── Data excerpt ──

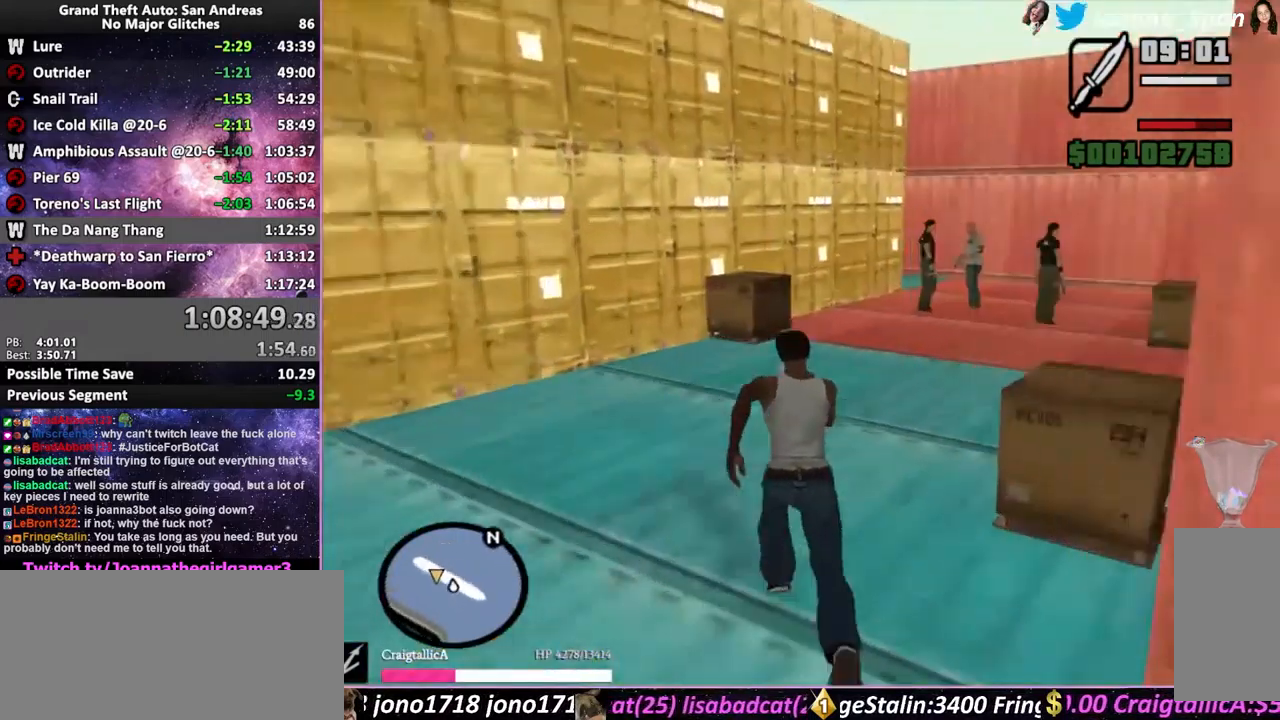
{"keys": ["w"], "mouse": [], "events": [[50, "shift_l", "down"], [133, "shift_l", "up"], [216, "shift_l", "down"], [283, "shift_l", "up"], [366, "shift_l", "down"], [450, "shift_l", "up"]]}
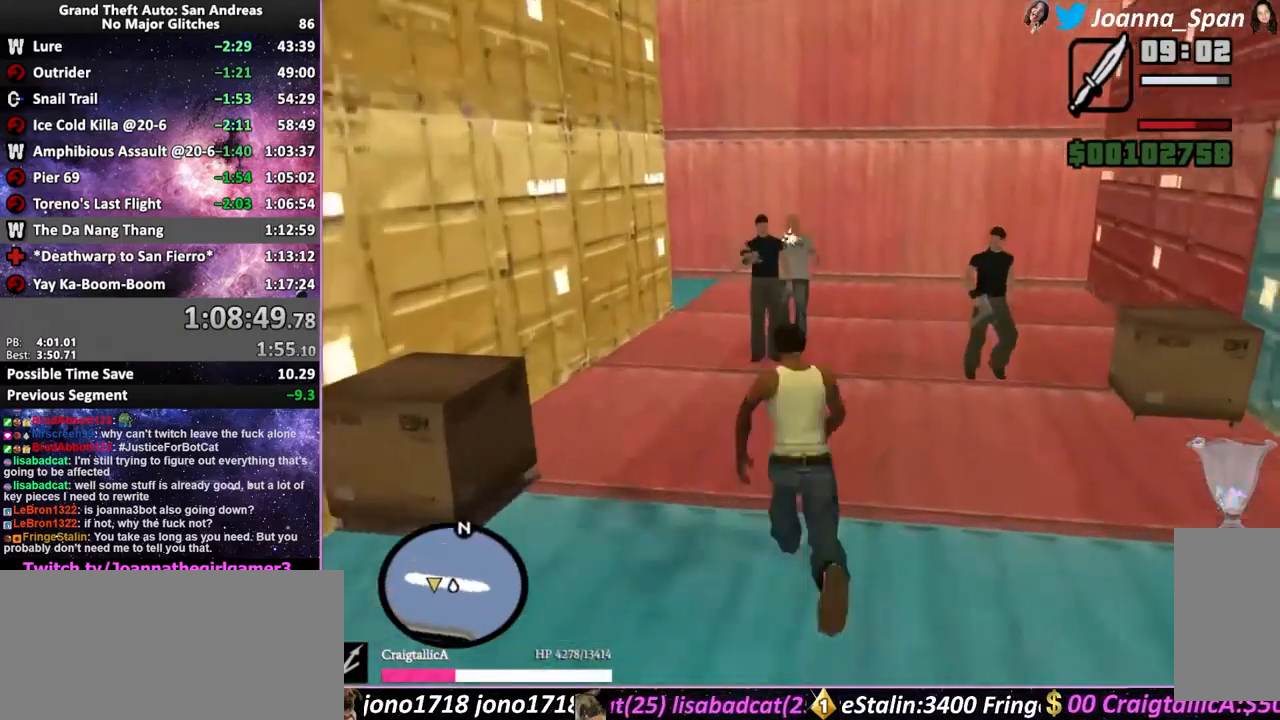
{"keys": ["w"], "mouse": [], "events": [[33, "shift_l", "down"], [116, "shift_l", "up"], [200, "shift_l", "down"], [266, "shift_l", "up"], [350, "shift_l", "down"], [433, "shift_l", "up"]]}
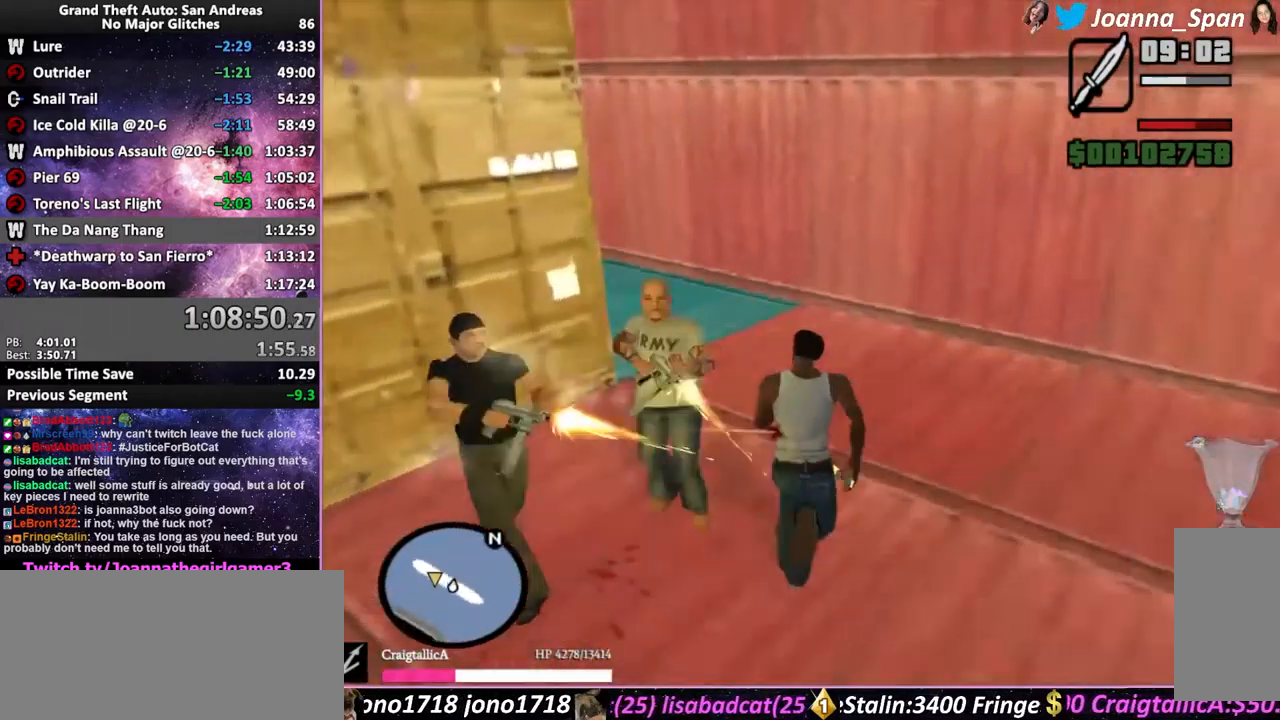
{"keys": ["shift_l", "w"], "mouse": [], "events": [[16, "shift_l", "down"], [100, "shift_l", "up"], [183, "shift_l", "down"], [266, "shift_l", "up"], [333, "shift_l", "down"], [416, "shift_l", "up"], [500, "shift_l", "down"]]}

───

Work required –
Give all of the material again, exactly, apart from the pictures.

Result of this exercise –
{"keys": ["w"], "mouse": [], "events": [[50, "shift_l", "down"], [133, "shift_l", "up"], [216, "shift_l", "down"], [283, "shift_l", "up"], [366, "shift_l", "down"], [450, "shift_l", "up"]]}
{"keys": ["w"], "mouse": [], "events": [[33, "shift_l", "down"], [116, "shift_l", "up"], [200, "shift_l", "down"], [266, "shift_l", "up"], [350, "shift_l", "down"], [433, "shift_l", "up"]]}
{"keys": ["shift_l", "w"], "mouse": [], "events": [[16, "shift_l", "down"], [100, "shift_l", "up"], [183, "shift_l", "down"], [266, "shift_l", "up"], [333, "shift_l", "down"], [416, "shift_l", "up"], [500, "shift_l", "down"]]}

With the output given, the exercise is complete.